Wednesday, 8 August 2018

The secret of Bevin's success

On Tooley Street, close to the junction with Tower Bridge Road, is this statue of Ernest Bevin, a hero to the dockers who lived and worked locally in the heyday of the docks.

Bevin left school at 11 and went to work as a labourer. He was an orphan at 12, a union leader at 25, the founder of the TGWU at 41, a leading member of the wartime coalition headed by Winston Churchill at 59 (he served with distinction as Minister of Labour), Foreign Secretary in the Atlee government at the age of 64. He died in 1951.

When appointed to Churchill's government he was not actually an MP, but a vacancy was found for him and he was elected unopposesd to the constituency of Wandsworth Central. Years later the naming of Ernest Bevin School in Tooting (where I taught science in the early 1980s) commemorated his links with that part of London.

Bevin was renowned for his championship of working people, for his patriotism, and for his courtesy and respect towards all people.

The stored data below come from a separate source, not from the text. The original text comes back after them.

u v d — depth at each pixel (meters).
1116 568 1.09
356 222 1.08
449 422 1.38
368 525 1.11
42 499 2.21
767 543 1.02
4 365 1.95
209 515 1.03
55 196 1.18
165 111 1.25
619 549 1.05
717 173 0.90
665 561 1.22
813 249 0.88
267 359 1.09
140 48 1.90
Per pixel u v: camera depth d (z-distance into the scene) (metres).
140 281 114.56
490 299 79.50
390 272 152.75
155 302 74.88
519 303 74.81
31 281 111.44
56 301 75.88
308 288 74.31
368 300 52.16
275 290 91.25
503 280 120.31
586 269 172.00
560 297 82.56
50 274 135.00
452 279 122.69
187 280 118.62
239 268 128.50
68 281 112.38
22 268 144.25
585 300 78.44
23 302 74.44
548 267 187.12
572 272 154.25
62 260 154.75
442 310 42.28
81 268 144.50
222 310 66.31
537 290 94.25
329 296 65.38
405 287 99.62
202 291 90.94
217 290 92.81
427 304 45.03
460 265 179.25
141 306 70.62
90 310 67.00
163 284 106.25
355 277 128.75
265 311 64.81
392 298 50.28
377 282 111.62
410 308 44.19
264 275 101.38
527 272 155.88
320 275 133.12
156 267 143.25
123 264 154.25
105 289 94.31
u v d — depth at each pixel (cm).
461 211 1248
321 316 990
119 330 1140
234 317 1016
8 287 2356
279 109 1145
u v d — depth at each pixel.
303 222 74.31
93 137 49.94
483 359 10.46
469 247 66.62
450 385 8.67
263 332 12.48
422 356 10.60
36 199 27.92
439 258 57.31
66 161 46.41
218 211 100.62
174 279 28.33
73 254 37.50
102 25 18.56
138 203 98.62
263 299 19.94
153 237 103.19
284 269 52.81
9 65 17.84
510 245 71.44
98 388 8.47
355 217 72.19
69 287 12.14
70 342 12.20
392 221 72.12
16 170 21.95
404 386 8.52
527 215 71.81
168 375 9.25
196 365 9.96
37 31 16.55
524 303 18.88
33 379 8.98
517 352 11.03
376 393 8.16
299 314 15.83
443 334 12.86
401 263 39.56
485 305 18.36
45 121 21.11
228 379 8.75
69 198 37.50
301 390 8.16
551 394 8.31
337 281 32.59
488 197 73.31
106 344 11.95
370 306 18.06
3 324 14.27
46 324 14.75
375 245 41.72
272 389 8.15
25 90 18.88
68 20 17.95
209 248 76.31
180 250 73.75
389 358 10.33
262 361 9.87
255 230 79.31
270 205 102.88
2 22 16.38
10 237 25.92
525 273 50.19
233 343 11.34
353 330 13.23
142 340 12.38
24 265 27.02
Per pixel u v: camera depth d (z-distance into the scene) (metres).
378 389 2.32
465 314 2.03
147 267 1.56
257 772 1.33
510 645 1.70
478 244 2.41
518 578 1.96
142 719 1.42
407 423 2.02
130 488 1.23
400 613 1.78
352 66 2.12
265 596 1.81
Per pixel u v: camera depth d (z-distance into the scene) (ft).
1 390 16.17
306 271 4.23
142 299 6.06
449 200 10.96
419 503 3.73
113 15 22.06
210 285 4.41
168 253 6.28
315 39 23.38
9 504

His biographer, Mark Stephens, believes one of the influences that most shaped Bevin were his deep Christian convictions.

At the age of 19 he was baptised by immersion in the Bristol baptist church where he was involved in visiting the sick, helping to run the Sunday school, distributing tracts and speaking at open air meetings.

As a 26 year old man Bevin wrote in his Bible:  'This evening Sept 18th 1907 I have resolved By the Grace of God to serve him where ever he may call me, may God keep me and guard me until he shall call me home.'His daughter recalls that the Bible in which he inscribed these words was kept by his bedside throughout his life and he read from it every night.

Was that the secret of Bevin's success - this unskilled labourer who became a world statesman?